- Written instruction:
Reproduce every line of the listing below verbatim, from start to finish.

(Stored data)
________

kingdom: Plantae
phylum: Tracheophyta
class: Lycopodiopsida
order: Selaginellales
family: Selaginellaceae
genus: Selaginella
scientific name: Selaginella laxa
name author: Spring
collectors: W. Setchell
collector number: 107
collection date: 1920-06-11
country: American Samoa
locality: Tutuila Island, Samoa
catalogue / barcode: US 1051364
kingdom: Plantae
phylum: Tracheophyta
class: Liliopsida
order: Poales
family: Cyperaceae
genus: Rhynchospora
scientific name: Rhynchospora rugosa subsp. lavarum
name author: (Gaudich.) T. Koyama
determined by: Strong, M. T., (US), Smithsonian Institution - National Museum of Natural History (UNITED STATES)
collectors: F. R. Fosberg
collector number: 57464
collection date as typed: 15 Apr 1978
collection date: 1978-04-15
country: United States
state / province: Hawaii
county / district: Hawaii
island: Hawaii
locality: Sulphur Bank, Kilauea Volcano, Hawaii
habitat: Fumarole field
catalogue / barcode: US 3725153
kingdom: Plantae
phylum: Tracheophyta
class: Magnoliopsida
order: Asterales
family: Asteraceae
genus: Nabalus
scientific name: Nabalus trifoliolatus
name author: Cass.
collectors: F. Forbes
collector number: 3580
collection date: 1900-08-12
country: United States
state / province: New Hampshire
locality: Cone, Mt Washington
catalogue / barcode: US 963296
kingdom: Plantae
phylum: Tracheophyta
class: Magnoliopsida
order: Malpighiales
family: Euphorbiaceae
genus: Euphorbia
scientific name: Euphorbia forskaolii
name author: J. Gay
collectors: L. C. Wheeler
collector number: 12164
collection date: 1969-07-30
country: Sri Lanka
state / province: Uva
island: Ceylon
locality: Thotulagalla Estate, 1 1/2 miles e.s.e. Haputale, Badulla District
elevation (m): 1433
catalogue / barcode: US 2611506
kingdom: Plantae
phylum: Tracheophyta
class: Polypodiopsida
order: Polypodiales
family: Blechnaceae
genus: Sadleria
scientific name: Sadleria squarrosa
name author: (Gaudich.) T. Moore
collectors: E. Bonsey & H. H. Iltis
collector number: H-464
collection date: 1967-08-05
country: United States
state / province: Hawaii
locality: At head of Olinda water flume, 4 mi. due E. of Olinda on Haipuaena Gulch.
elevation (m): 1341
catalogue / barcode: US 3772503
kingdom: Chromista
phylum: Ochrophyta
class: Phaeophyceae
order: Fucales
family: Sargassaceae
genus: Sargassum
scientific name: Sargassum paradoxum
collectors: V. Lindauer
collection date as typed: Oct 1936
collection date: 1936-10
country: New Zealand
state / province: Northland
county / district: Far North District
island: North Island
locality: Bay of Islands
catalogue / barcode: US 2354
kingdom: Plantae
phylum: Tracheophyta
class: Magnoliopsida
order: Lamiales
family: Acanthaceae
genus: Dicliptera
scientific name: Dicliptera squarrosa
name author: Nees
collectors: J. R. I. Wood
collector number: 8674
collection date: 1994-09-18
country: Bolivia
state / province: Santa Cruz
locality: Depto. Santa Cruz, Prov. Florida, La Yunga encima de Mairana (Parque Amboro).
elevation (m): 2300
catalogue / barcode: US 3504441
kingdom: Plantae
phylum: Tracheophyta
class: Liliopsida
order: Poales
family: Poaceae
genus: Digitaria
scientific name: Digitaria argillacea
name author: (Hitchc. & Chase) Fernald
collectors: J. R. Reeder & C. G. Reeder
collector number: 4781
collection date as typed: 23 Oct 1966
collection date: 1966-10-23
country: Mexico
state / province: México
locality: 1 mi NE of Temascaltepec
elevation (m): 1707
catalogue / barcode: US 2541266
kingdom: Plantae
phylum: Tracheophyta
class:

________

- Response for this exercise:
kingdom: Plantae
phylum: Tracheophyta
class: Lycopodiopsida
order: Selaginellales
family: Selaginellaceae
genus: Selaginella
scientific name: Selaginella laxa
name author: Spring
collectors: W. Setchell
collector number: 107
collection date: 1920-06-11
country: American Samoa
locality: Tutuila Island, Samoa
catalogue / barcode: US 1051364
kingdom: Plantae
phylum: Tracheophyta
class: Liliopsida
order: Poales
family: Cyperaceae
genus: Rhynchospora
scientific name: Rhynchospora rugosa subsp. lavarum
name author: (Gaudich.) T. Koyama
determined by: Strong, M. T., (US), Smithsonian Institution - National Museum of Natural History (UNITED STATES)
collectors: F. R. Fosberg
collector number: 57464
collection date as typed: 15 Apr 1978
collection date: 1978-04-15
country: United States
state / province: Hawaii
county / district: Hawaii
island: Hawaii
locality: Sulphur Bank, Kilauea Volcano, Hawaii
habitat: Fumarole field
catalogue / barcode: US 3725153
kingdom: Plantae
phylum: Tracheophyta
class: Magnoliopsida
order: Asterales
family: Asteraceae
genus: Nabalus
scientific name: Nabalus trifoliolatus
name author: Cass.
collectors: F. Forbes
collector number: 3580
collection date: 1900-08-12
country: United States
state / province: New Hampshire
locality: Cone, Mt Washington
catalogue / barcode: US 963296
kingdom: Plantae
phylum: Tracheophyta
class: Magnoliopsida
order: Malpighiales
family: Euphorbiaceae
genus: Euphorbia
scientific name: Euphorbia forskaolii
name author: J. Gay
collectors: L. C. Wheeler
collector number: 12164
collection date: 1969-07-30
country: Sri Lanka
state / province: Uva
island: Ceylon
locality: Thotulagalla Estate, 1 1/2 miles e.s.e. Haputale, Badulla District
elevation (m): 1433
catalogue / barcode: US 2611506
kingdom: Plantae
phylum: Tracheophyta
class: Polypodiopsida
order: Polypodiales
family: Blechnaceae
genus: Sadleria
scientific name: Sadleria squarrosa
name author: (Gaudich.) T. Moore
collectors: E. Bonsey & H. H. Iltis
collector number: H-464
collection date: 1967-08-05
country: United States
state / province: Hawaii
locality: At head of Olinda water flume, 4 mi. due E. of Olinda on Haipuaena Gulch.
elevation (m): 1341
catalogue / barcode: US 3772503
kingdom: Chromista
phylum: Ochrophyta
class: Phaeophyceae
order: Fucales
family: Sargassaceae
genus: Sargassum
scientific name: Sargassum paradoxum
collectors: V. Lindauer
collection date as typed: Oct 1936
collection date: 1936-10
country: New Zealand
state / province: Northland
county / district: Far North District
island: North Island
locality: Bay of Islands
catalogue / barcode: US 2354
kingdom: Plantae
phylum: Tracheophyta
class: Magnoliopsida
order: Lamiales
family: Acanthaceae
genus: Dicliptera
scientific name: Dicliptera squarrosa
name author: Nees
collectors: J. R. I. Wood
collector number: 8674
collection date: 1994-09-18
country: Bolivia
state / province: Santa Cruz
locality: Depto. Santa Cruz, Prov. Florida, La Yunga encima de Mairana (Parque Amboro).
elevation (m): 2300
catalogue / barcode: US 3504441
kingdom: Plantae
phylum: Tracheophyta
class: Liliopsida
order: Poales
family: Poaceae
genus: Digitaria
scientific name: Digitaria argillacea
name author: (Hitchc. & Chase) Fernald
collectors: J. R. Reeder & C. G. Reeder
collector number: 4781
collection date as typed: 23 Oct 1966
collection date: 1966-10-23
country: Mexico
state / province: México
locality: 1 mi NE of Temascaltepec
elevation (m): 1707
catalogue / barcode: US 2541266
kingdom: Plantae
phylum: Tracheophyta
class:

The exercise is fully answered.